Our group focuses on developing algorithms to bridge between computer science and the life sciences, in particular, biophysics. Our work falls in newly-coined areas such as computational structural biology, structural bioinformatics, computational biophysics, molecular design, and molecular structure prediction. Our long-standing goal is to design efficient and accurate algorithms through which to simulate and understand how molecules behave in cells.
Some important problems we are working on include how protein chains and protein complexes morph their shapes to dock on one another or other molecules and perform a needed biological function. Even more interesting problems encompass the area of molecular design, where the focus is on designing de-novo molecules with specific behavior that we can control.
In particular, our interests lie in developing physical-based algorithms to compute, characterize, and analyze biologically-relevant motions in dynamic organic molecules such as proteins and in large molecular complexes. An objective of this research is to obtain a comprehensive and accurate view of functionally-relevant motions in proteins. Our research interleaves efficient computer algorithms inspired in robotics and computational geometry with realistic molecular modeling and application of statistical mechanics to molecular systems.

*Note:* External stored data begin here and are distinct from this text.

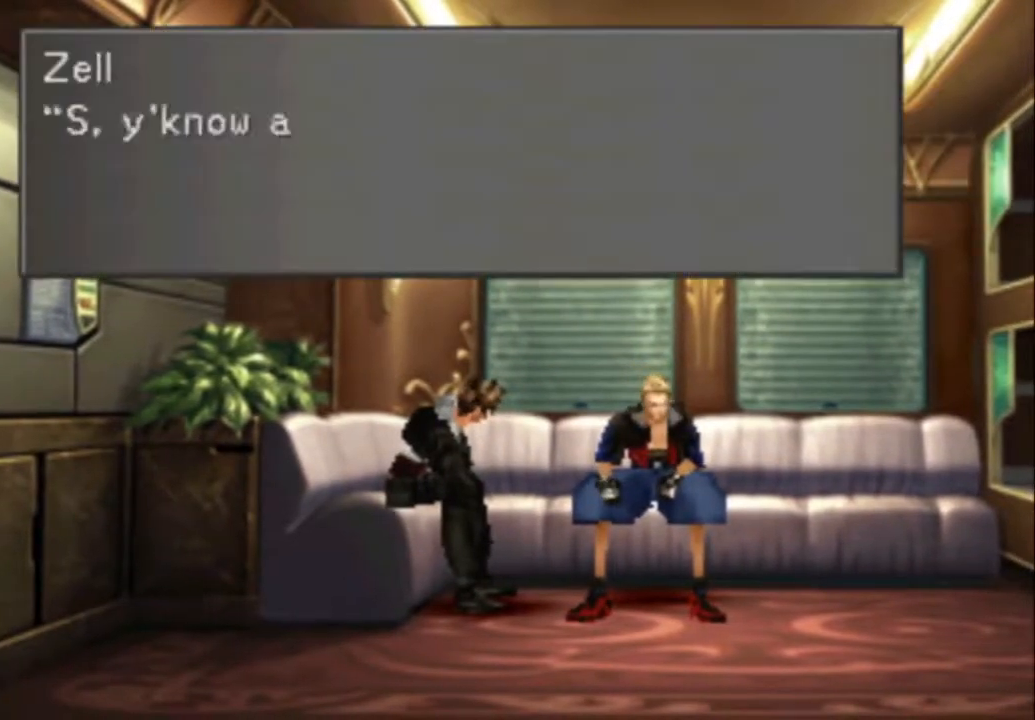
{"buttons": [], "button_events": [[200, "CIRCLE", "up"], [300, "CIRCLE", "down"], [367, "CIRCLE", "up"], [433, "CIRCLE", "down"], [500, "CIRCLE", "up"]]}
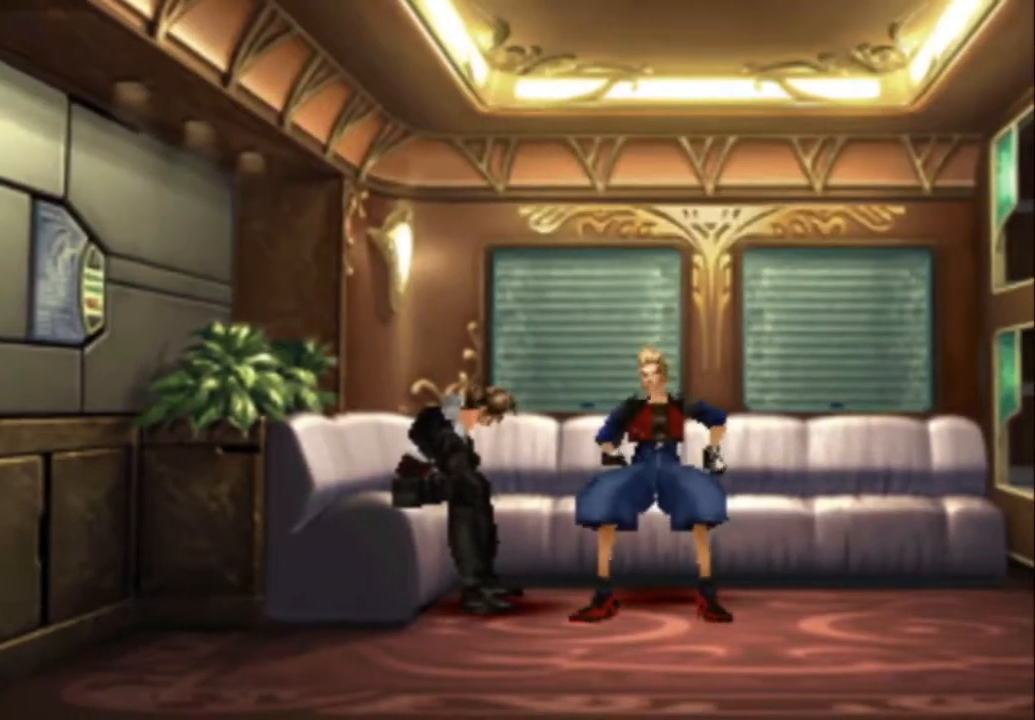
{"buttons": [], "button_events": [[117, "CIRCLE", "down"], [183, "CIRCLE", "up"], [250, "CIRCLE", "down"], [317, "CIRCLE", "up"], [383, "CIRCLE", "down"], [483, "CIRCLE", "up"]]}
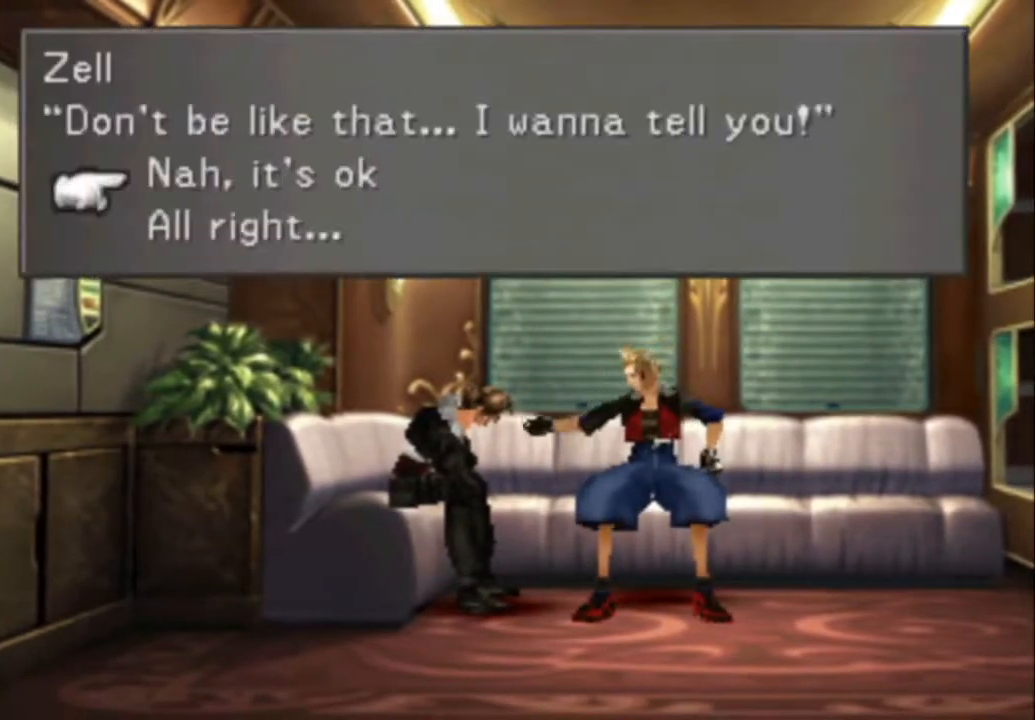
{"buttons": [], "button_events": [[50, "CIRCLE", "down"], [150, "CIRCLE", "up"], [217, "CIRCLE", "down"], [333, "CIRCLE", "up"], [400, "CIRCLE", "down"], [467, "CIRCLE", "up"]]}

Our long-standing goal is to develop a unified interdisciplinary framework that blends computation and biophysics to efficiently represent and understand structural changes in large biomolecular machines. Achieving this goal can improve our understanding of how inter-molecular associations determine the behavior of cellular or engineered molecular machines. This is an important step towards using computation to assist in the process of designing drugs and drug-delivery templates and even the construction of novel functional materials.